I want to point out that she was not going out of her way to rebuke me or others, but she was willing to receive rebuke. One time as Abouna Kyrillos and I were visiting her in her house, she joked that she was jealous of someone. It was said totally jokingly, very similar to a modern colloquial of “No way! I’m so jealous!” and meant in a positive way. Not five minutes passed, and (probably at some prompting of her beloved Baba) she burst into tears. “I should not be jealous, Abouna!” [Note: I was never a real Abouna to her, ‘Abouna’ means Abouna Kyrillos] Abouna tried to console her and tell her that it was okay, that we knew she was just joking, but she would not be consoled by those words, “No! I was wrong, I should not be jealous, forgive me, please!” She only was fine when she was excused for her error. Abouna Kyrillos could have been her son when it comes to age, but the way she humbled herself before him and took every word of his as though from the Lord, was so deeply beautiful.

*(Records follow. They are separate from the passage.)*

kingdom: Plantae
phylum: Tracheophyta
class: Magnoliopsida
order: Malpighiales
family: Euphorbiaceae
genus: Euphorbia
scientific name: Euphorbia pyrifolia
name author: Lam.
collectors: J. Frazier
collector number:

Much more could be written, but I will end it there this year, possibly to write again in future years. I will say that I miss her immensely, I miss her joy, her smiles, her love and her adorable personality. I miss the presence of holiness that we had, the balm of simply looking at her, and the random calls when I am slipping up and need a friendly hand to set me on the straight and narrow. I miss her Christocentricity, her realness, and her unwavering love.
Tunt Samira on the eve of her departure, October 22, 2015
Beloved Tunt Samira, on this, the third year of your departure, please, pray for us struggling here below at the Throne of Grace. Accompany us in our hardships, please, and ask Him to forgive us our sins. I love and miss you, tunt.